Below is an example of a use of the pyspark.sql.readwriter.DataFrameReader.orc function that generates this EWI. In this example, the orc function is used to read multiple .orc files and uses some extra options such as mergeSchema and recursiveFileLookup to fine-tune the behavior of reading the files.
The SMA adds the EWI SPRKPY1028 to the output code to let you know that this function is not directly supported by Snowpark, but it has a workaround.
Recommended fix
In this section, we explain how to configure the path parameter and the extra options to make them work in Snowpark.
1. path parameter
Snowpark requires the path parameter to be a stage location so, as a workaround, you can create a temporary stage and add each .orc file to that stage using the prefix file://.
2. options parameters
Snowpark does not allow defining the extra options as parameters of the orc function.

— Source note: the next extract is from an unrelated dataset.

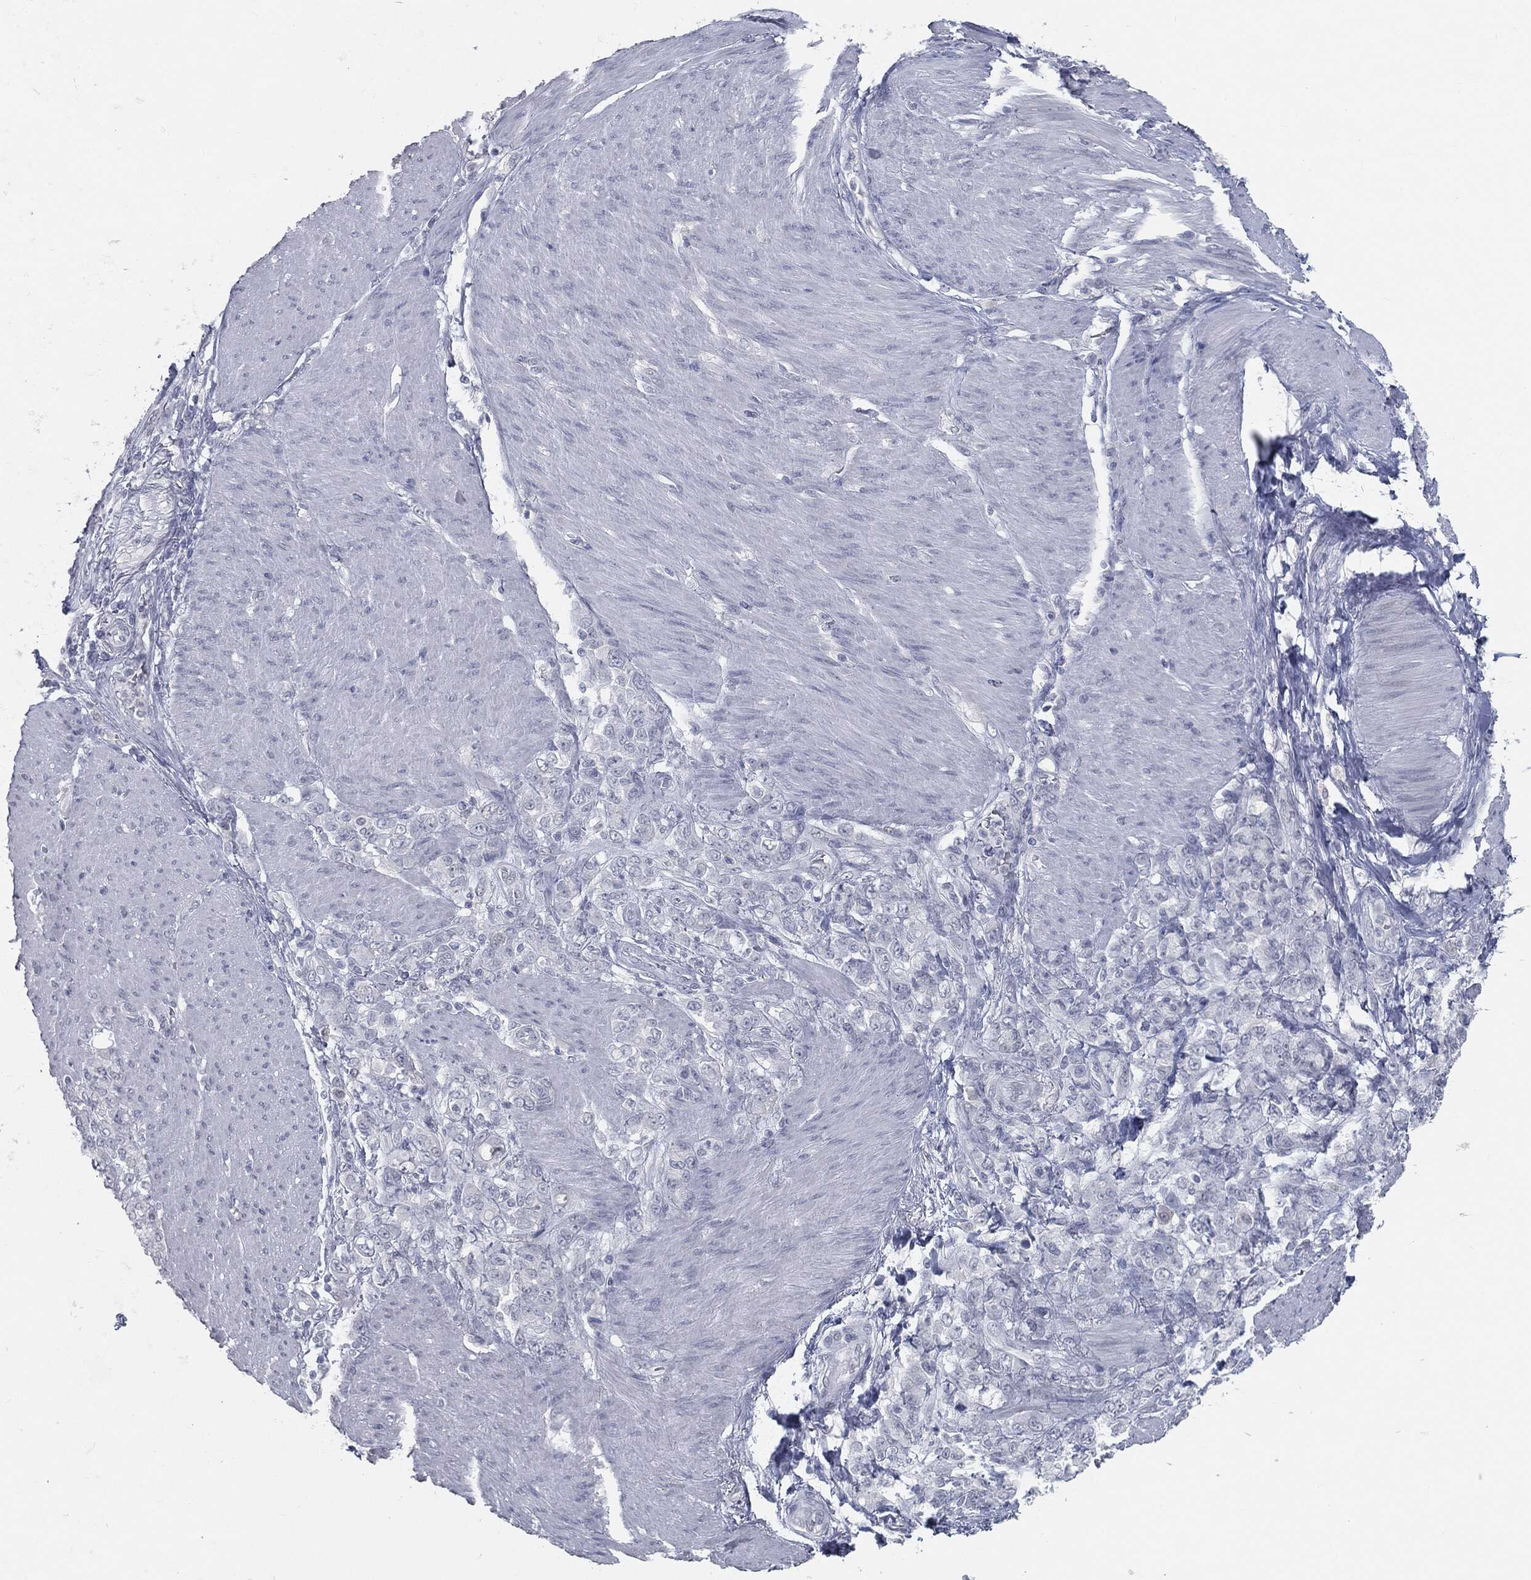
{"staining": {"intensity": "negative", "quantity": "none", "location": "none"}, "tissue": "stomach cancer", "cell_type": "Tumor cells", "image_type": "cancer", "snomed": [{"axis": "morphology", "description": "Adenocarcinoma, NOS"}, {"axis": "topography", "description": "Stomach"}], "caption": "This is an IHC photomicrograph of adenocarcinoma (stomach). There is no staining in tumor cells.", "gene": "PRAME", "patient": {"sex": "female", "age": 79}}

As a workaround, for many of them you can use the snowflake.snowpark.DataFrameReader.option function to specify those parameters as options of the DataFrameReader.
The following options are not supported by Snowpark:
compression
mergeSchema
Below is the full example of how the input code should look like after applying the suggestions mentioned above to make it work in Snowpark:
file_paths = [
"path/to/your/file1.orc",
"path/to/your/file2.orc",
"path/to/your/file3.orc",
]
#EWI: SPRKPY1028 => pyspark.sql.readwriter.DataFrameReader.orc has a workaround, see documentation for more info
df = session.read.orc(
file_paths,
mergeSchema="True",
recursiveFileLookup="True"
)
stage = f'{session.get_fully_qualified_current_schema()}.{_generate_prefix("TEMP_STAGE")}'
session.sql(f'CREATE TEMPORARY STAGE IF NOT EXISTS {stage}')
session.file.put(f"file:///path/to/your/file1.orc", f"@{stage}")
session.file.put(f"file:///path/to/your/file2.orc", f"@{stage}")
session.file.put(f"file:///path/to/your/file3.orc", f"@{stage}")
df = session.read.option(recursiveFileLookup, "True").orc(stage)